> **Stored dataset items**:
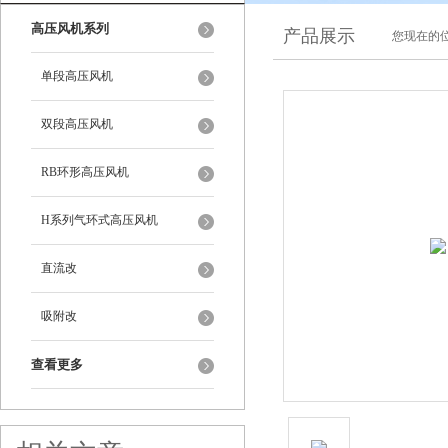
高压风机系列
产品展示
您现在的位
单段高压风机
双段高压风机
RB环形高压风机
H系列气环式高压风机
直流改
吸附改
查看更多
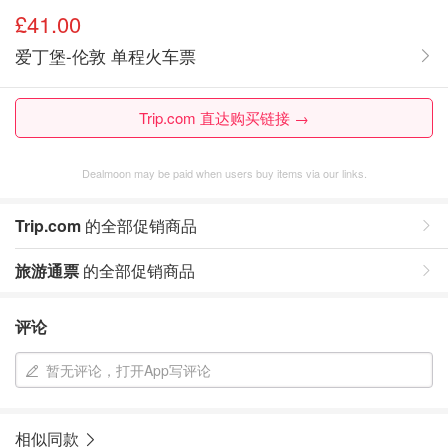
£41.00
爱丁堡-伦敦 单程火车票
Trip.com 直达购买链接 →
Dealmoon may be paid when users buy items via our links.
Trip.com
的全部促销商品
旅游通票
的全部促销商品
评论
暂无评论，打开App写评论
相似同款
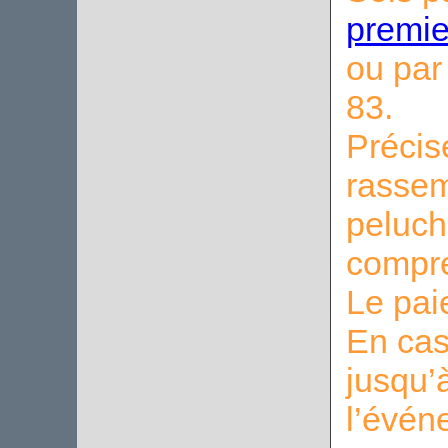
premi
ou par
83.
Précis
rasse
peluch
compre
Le pai
En cas
jusqu’
l’évén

> **WRITTEN TASK**:
If a record holds a picture, drop the picture and return the rest of it exactly.

> **ANSWER SPACE**:
高压风机系列
产品展示
您现在的位
单段高压风机
双段高压风机
RB环形高压风机
H系列气环式高压风机
直流改
吸附改
查看更多
£41.00
爱丁堡-伦敦 单程火车票
Trip.com 直达购买链接 →
Dealmoon may be paid when users buy items via our links.
Trip.com
的全部促销商品
旅游通票
的全部促销商品
评论
暂无评论，打开App写评论
相似同款
premi
ou par
83.
Précis
rasse
peluch
compre
Le pai
En cas
jusqu’
l’évén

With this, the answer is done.